GW is fine-tuning its sustainability goals as part of a continuing effort to make the urban school more eco-friendly, University President Steven Knapp announced Friday.
The new targets, dubbed the “ecosystem plan,” include recycling half of total waste produced by 2017, reducing light pollution in construction projects and purchasing more food from local sources. These goals will become the tenets of a formal plan, set to be released this summer.
Overall, the new guidelines, which Knapp hopes will serve as a template for other colleges in the District, also zone in on animal habitats and paper waste.
“We want to become the chief model of urban sustainability in a city that itself aspires to be a green city,” Knapp said at the University’s annual Earth Day Fair. “It’s not a question about just being kind to the environment, it’s a question about human survival on this planet, at least with the kind of life that all of you want to enjoy and want your fellow human beings to enjoy.”
The Office of Sustainability plans to review GW’s waste program and revamp specific components in the new plan, including a greater focus on composting, Sophie Waskow, GW’s sustainability project facilitator, said prior to Knapp’s announcement.
“Zero-waste is something you can’t do overnight, so the sort of more immediate goal is the 50 percent recycling rate. It was very important for us to set those longer term vision goals, as well as things that we can really implement and work on right now,” Waskow said.
The University will also plant more native trees on G Street between 20th and 21st streets to encourage biodiversity and release hundreds of ladybugs and praying mantises, which feed on insects like mosquitoes.
The ecosystem plan is the third step in implementing the American College and University Presidents’ Climate Commitment, which Knapp signed at GW’s first official Earth Day celebration in 2008. The institution was the first college in the District to sign.
Knapp also signed a commitment in February with eight other presidents from area colleges to promote sustainability in tandem with Mayor Vincent Gray.
The University’s 2010 Climate Action Plan, which aims to achieve carbon neutrality, and its 2011 GWater Plan, which focuses on water conservation on campus, were the first two steps in GW’s sustainability strategy.
“The whole purpose is to figure out how we create a healthy ecosystem with this built environment that we have here on campus and in the way that we reach other ecosystems,” Meghan Chapple-Brown, director of GW’s Office of Sustainability, said.

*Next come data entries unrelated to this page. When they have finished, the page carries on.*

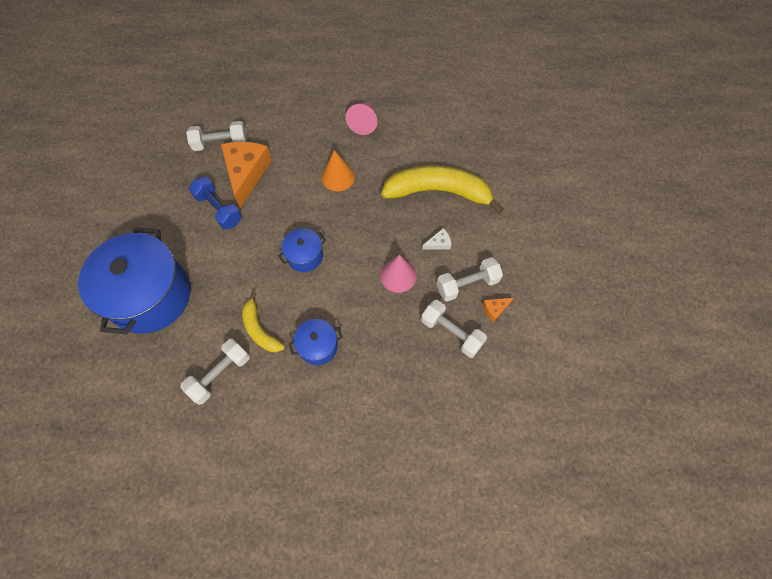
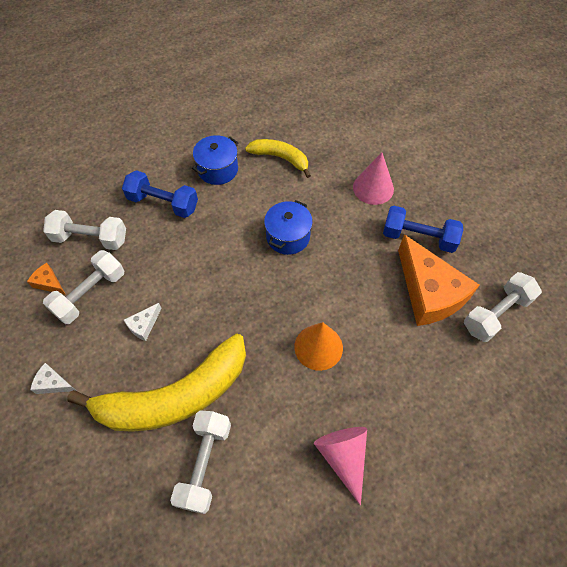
camera: 150 degrees right, 5 degrees down
(150, 296) = (400, 138): blue pot -> none
(220, 374) = (287, 116): white dumbbell -> white dumbbell (205, 464)
(380, 336) = (163, 203): none -> blue dumbbell
(398, 275) = (174, 266): pink cone -> pink cone (373, 188)
(495, 309) = (49, 283): orange cheese -> orange cheese turned 90 degrees counterclockwise
(510, 235) = (53, 383): none -> white cheese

The University will also try to better connect the GW community to local ecosystems by hosting outings and service-learning projects in areas like Rock Creek Park and the Potomac River.
Students, faculty and staff are “not signing up for a less sustainable lifestyle because they are in a city, but in fact, they’re signing up for a more sustainable lifestyle because of the resources that we have in a city to use things more efficiently,” Chapple-Brown said. Green initiatives also come with financial perks, helping to cut back water and electricity consumption, Knapp said.
“We’re actually expecting to have net savings in energy that will translate into part of the [Innovation Task Force] funds we can invest in our academic programs, which I think is very exciting,” Knapp said in an interview Friday.
The task force, launched in 2009, identifies areas where the University can increase cost efficiency and funnels the savings into academics.
Waskow declined to give the costs associated with implementing the ecosystem plan, citing ongoing expenses as policies are rolled out.
Sustainability has been a priority for Knapp since his arrival at the University in 2007, when he founded the Office of Sustainability.
GW was among hundreds of other colleges nationwide lauded for their sustainability in a report released last week by the Princeton Review and the U.S. Green Building Council. The nod pointed especially to GW’s academic offerings, including its launch of a sustainability minor for next fall.